Design: This was a case-control study.

Subjects and methods: Altogether 667 women (mean age+/-s.d., 49.5+/-13.1 years) were studied. Of these, 156 (23%) had non-toxic goitre or hypothyroidism and had been taking L-T(4) (75-100 microg/day) for at least 5 years (mean+/-s.d., 12.5+/-7.5 years); the remaining 511 (77%) women were not receiving L-T(4). All women had completed a questionnaire on risk factors for thyroid dysfunction and osteoporosis, and those with diseases or treatments known to effect bone metabolism - other than thyroxine or hormone replacement therapy (HRT) - were excluded.

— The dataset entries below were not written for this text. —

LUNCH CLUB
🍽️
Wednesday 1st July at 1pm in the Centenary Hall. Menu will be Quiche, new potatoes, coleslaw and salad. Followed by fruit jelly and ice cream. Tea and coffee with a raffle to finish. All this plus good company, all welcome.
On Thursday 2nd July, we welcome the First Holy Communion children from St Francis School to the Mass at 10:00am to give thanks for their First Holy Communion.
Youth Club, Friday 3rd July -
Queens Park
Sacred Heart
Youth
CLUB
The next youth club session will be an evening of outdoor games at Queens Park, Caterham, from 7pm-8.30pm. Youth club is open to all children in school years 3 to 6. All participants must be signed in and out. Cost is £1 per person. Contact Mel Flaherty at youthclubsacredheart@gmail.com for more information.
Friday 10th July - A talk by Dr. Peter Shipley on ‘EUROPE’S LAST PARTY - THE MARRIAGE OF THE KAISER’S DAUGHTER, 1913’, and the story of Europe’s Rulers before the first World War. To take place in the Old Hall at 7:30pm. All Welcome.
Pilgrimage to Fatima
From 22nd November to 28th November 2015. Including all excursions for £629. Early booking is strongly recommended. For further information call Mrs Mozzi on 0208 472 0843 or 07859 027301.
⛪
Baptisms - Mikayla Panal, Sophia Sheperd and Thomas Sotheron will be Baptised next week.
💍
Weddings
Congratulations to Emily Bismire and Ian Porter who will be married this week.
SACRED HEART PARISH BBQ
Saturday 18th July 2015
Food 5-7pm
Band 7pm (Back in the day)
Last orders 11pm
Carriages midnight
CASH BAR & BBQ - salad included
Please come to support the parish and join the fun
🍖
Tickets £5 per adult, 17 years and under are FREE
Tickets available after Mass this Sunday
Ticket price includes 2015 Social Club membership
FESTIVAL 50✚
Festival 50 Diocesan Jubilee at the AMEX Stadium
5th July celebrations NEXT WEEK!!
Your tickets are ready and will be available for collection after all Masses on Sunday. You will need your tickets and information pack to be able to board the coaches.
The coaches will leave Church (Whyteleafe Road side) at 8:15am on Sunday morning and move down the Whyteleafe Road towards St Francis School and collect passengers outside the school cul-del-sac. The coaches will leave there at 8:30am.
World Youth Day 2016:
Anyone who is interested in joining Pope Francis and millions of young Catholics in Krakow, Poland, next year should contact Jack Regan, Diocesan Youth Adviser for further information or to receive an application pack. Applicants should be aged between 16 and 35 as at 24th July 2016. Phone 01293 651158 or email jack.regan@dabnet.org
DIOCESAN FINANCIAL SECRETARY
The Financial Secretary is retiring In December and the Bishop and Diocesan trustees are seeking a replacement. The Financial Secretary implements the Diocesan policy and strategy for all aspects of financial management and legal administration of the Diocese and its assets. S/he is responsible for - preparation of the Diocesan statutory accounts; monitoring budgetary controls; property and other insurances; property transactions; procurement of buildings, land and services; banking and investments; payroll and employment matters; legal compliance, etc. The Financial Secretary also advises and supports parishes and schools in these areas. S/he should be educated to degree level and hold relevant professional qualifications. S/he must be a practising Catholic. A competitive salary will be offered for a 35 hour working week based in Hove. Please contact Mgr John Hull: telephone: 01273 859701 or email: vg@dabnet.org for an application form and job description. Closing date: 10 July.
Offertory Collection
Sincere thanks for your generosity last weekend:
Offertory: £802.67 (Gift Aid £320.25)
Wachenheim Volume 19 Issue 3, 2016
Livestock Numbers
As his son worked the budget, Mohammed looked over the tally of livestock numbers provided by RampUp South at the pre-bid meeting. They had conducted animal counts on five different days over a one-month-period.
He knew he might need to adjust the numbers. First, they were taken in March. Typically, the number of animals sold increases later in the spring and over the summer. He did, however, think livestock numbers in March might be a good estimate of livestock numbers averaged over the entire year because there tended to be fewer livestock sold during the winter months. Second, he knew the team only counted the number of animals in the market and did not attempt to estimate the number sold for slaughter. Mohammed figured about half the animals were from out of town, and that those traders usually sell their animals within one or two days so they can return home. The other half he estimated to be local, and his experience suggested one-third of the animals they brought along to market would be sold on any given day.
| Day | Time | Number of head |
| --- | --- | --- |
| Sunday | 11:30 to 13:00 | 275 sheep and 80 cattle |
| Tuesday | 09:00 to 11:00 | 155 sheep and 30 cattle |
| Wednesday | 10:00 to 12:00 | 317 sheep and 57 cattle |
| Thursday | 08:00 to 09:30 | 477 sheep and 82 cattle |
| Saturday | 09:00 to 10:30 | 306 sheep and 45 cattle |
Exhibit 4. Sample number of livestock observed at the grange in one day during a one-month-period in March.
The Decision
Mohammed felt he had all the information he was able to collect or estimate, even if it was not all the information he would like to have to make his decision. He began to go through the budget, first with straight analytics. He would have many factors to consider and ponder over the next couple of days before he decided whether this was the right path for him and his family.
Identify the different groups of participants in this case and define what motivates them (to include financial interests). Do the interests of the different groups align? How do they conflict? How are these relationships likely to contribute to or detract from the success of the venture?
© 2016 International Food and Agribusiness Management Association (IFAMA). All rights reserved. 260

Women underwent quantitative ultrasonometry (QUS) at the heel. Speed of sound (SOS), broadband ultrasound attenuation (BUA) and the stiffness index (SI) were compared, first, in all women taking L-T(4) and controls and, secondly, in women taking L-T(4) and controls pair-matched for age, weight, body mass index (BMI), menopausal status and HRT use.

Results: Even after matching for age, weight, BMI, menopausal and HRT status, women taking L-T(4) had significantly lower values for SOS and SI (P<0.05), but not for BUA. However, absolute T- and Z-scores for SI were not low in either the study or control groups. Lower values were associated, but not significantly so, with years since the menopause and duration of L-T(4) treatment.

Conclusions: Long-term, non-suppressive L-T(4) treatment in women with goitre or hypothyroidism was associated with a slight reduction in QUS values, which was more pronounced in postmenopausal women. This group could be at higher risk for osteoporotic fracture.